Joe Orton wrote:
On Fri, Nov 06, 2009 at 12:00:06AM +0000, Joe Orton wrote:
> On Thu, Nov 05, 2009 at 09:31:00PM +0000, Joe Orton wrote:
> > * we can detect in mod_ssl when the client is renegotiating by using the
> > callback installed using SSL_CTX_set_info_callback(), in conjunction
> > with suitable flags in the SSLConnRec to detect the cases where this is
> > either a server-initiated renegotiation or the initial handshake on the
> > connection.
>
> Here is a very rough first hack (for discussion/testing purposes only!):
A second hack, slightly less rough hack:
Joe, instead of hard coding this, a very nice solution would be to have
a new directive "SSLServerRenegociation Allow" or even more flexible
"SSLRenegociation disabled/serveronly/enabled" with disabled as default
value.
This would allow sites that need server renegotiation to make it quite
more secure, by using a strategy similar to what is suggested here :
https://issues.apache.org/bugzilla/show_bug.cgi?id=39243#c7
"The obvious answer for an 'upload' style operation is to ensure they
never hit your upload page without going through a simpler front page
which first enforces the renegotation. This can be your upload form page."

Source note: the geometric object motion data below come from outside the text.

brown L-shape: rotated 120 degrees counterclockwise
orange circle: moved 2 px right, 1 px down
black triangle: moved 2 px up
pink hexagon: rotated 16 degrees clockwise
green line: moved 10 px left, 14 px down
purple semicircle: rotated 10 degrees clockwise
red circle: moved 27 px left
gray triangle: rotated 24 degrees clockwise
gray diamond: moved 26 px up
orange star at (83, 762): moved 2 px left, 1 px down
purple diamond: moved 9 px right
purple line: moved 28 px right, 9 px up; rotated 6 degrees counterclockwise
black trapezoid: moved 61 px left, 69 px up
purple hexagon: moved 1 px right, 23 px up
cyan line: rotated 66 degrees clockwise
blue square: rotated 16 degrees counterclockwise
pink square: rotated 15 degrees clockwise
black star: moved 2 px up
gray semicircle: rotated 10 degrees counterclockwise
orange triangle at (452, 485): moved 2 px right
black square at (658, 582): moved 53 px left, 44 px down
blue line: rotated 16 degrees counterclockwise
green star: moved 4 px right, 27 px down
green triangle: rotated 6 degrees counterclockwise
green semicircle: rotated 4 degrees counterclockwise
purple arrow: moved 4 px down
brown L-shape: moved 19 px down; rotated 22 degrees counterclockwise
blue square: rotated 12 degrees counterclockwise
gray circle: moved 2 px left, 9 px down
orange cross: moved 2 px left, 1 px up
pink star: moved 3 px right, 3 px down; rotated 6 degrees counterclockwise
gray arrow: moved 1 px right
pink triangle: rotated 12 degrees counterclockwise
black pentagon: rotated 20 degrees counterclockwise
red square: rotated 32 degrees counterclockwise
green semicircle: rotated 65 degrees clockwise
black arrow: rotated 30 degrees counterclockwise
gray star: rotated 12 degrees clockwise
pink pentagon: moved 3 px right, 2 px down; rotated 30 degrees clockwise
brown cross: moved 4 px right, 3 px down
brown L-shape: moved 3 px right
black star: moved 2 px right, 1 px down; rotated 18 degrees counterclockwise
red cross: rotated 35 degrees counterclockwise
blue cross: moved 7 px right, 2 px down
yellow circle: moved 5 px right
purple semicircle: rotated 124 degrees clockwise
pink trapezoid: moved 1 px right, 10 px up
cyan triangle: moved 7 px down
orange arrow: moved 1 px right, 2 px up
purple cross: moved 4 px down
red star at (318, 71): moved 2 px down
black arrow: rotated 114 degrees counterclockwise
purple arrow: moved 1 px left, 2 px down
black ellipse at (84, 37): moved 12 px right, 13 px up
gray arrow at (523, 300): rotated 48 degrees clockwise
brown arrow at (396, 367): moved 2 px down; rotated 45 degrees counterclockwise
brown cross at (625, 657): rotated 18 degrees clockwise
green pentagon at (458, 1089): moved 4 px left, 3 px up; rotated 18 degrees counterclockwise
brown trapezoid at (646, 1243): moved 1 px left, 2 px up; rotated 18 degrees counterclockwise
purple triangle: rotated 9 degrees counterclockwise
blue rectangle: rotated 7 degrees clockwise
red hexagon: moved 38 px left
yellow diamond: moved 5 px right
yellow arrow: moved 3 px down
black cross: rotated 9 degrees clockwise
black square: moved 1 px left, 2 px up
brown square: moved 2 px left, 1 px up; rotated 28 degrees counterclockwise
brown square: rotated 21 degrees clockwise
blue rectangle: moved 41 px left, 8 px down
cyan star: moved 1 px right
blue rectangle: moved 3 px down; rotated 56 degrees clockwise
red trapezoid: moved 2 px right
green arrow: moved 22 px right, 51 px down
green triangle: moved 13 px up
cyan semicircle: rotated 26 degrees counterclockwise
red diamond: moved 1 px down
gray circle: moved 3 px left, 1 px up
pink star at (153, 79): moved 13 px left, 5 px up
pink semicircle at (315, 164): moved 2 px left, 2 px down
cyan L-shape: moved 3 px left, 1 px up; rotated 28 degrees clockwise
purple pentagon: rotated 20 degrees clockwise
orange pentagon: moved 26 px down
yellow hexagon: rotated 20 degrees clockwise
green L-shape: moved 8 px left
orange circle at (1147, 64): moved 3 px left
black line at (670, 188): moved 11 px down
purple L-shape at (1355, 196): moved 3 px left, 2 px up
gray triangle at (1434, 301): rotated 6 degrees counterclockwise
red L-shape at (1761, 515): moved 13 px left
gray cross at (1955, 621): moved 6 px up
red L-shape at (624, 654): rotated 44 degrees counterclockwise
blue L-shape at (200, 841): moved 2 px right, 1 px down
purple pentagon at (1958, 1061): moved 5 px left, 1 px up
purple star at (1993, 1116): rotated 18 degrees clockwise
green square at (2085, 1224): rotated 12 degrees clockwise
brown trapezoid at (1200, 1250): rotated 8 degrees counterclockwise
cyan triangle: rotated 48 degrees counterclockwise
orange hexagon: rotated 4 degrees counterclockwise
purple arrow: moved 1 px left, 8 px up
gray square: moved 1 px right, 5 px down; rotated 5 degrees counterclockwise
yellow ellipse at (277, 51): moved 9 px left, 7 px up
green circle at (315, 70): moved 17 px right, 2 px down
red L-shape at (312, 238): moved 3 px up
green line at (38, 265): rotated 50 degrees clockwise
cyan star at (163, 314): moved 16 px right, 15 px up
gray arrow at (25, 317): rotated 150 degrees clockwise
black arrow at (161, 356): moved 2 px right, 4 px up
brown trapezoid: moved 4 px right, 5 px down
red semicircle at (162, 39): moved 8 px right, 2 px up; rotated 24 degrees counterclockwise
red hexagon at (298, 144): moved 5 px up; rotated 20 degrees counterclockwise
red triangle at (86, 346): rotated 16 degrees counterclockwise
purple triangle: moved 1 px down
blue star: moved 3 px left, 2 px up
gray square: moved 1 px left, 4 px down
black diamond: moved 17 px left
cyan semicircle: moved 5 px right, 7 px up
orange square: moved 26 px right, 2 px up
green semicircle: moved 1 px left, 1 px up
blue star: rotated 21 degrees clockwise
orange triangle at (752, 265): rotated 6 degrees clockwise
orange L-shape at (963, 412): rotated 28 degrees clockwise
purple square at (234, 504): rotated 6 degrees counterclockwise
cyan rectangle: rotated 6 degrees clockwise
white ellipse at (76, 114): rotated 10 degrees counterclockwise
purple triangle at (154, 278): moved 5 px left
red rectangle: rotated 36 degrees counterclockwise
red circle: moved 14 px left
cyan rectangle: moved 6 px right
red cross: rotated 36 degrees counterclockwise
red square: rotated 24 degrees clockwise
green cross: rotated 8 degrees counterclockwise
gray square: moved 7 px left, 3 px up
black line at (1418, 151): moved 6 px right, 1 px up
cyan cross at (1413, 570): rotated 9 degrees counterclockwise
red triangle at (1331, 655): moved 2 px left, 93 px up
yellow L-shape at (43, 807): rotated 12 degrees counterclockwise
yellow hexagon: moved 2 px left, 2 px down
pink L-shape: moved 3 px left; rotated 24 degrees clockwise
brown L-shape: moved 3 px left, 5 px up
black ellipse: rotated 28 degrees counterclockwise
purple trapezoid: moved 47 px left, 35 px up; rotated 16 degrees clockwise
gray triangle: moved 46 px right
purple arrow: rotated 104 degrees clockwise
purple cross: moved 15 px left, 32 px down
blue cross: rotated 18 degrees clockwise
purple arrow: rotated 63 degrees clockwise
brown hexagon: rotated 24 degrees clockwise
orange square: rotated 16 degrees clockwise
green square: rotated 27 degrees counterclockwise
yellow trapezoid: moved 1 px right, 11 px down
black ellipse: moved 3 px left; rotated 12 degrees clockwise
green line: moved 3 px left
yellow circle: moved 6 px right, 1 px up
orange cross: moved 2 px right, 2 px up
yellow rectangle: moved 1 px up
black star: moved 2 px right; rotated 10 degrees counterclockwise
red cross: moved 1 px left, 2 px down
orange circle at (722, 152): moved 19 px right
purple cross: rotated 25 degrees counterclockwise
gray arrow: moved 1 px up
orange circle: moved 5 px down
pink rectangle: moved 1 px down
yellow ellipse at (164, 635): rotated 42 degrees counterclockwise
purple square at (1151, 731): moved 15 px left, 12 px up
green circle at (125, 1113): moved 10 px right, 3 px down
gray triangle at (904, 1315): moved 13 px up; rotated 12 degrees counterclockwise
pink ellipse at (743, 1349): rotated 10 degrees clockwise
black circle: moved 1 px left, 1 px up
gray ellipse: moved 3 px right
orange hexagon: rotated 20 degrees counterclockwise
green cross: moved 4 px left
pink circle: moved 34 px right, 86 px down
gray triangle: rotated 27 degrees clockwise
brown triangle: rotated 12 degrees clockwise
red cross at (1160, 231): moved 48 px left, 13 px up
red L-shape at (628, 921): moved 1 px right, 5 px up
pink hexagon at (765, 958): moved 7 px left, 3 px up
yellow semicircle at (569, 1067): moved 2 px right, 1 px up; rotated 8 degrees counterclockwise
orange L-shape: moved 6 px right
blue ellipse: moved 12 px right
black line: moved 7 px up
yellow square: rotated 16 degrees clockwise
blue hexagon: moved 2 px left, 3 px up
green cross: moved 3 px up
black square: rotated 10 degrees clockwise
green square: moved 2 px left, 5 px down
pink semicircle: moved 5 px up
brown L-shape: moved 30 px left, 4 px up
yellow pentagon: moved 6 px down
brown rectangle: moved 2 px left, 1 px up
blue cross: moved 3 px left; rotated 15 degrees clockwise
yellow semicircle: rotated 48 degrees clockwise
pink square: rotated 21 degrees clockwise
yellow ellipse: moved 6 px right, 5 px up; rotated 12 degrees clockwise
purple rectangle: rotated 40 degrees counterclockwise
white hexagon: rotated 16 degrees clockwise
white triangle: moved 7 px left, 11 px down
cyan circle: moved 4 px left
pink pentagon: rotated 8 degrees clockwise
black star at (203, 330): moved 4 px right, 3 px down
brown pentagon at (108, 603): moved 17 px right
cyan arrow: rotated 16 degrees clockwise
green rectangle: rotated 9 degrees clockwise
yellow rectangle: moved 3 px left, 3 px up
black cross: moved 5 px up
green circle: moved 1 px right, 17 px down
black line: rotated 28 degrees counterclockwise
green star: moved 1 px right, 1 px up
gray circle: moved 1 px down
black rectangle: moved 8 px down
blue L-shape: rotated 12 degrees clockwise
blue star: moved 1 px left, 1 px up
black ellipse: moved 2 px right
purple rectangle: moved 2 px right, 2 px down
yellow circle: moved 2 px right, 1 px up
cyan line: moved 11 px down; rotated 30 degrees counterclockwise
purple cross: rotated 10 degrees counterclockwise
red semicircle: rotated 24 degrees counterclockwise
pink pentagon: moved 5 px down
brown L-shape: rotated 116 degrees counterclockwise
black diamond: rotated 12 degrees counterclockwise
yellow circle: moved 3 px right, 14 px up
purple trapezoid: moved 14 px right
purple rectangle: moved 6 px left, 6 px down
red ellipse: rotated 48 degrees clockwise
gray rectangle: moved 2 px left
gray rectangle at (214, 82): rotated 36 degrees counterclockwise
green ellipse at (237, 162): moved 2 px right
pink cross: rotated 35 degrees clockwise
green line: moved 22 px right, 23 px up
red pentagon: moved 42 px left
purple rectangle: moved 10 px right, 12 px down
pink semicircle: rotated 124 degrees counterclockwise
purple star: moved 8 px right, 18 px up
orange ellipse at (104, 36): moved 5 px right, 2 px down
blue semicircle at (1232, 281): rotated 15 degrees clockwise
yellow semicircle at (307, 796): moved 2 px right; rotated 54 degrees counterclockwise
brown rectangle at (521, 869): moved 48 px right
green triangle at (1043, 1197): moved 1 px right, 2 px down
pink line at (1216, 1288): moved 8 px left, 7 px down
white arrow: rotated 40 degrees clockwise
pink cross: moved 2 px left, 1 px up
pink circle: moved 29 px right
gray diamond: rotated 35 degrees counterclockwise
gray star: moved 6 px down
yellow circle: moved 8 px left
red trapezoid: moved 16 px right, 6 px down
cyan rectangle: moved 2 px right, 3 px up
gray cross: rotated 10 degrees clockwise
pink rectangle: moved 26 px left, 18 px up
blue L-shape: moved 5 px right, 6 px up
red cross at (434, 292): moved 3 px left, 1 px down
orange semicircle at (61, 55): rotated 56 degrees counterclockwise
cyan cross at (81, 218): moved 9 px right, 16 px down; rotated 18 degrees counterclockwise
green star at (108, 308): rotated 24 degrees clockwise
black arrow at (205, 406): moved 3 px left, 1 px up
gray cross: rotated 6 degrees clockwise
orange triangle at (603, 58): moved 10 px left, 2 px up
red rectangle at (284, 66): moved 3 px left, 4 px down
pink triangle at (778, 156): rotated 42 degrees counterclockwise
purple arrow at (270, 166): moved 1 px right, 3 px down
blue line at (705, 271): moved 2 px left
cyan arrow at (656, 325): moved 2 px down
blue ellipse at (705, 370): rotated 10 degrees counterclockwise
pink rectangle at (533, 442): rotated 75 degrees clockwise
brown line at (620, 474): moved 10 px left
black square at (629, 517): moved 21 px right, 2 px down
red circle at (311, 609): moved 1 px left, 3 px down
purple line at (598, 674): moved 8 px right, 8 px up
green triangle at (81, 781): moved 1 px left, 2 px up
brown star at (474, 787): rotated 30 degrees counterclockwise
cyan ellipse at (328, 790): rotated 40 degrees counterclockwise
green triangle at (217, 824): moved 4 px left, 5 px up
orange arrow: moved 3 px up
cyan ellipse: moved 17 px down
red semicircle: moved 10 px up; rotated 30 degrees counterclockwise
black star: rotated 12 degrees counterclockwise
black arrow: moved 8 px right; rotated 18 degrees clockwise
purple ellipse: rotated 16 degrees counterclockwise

So the server would first direct the user to a "SSLRenegociation
serveronly" page that is conceived so that request to it can not be
abused, and use "SSLRenegociation enabled" for all unsafe locations, the
user accessing them only when his connection has already been upgraded
to use client certs (this is similar to what Peter suggested already).
The only weak point in that solution is that Apache seems to require
renegotiation in quite a few case where it should not be really
necessary. But as any case of Apache requiring renegotiation will break
anyone using the more radical option of fully disabling renegotiation
I'll open a separate message for this.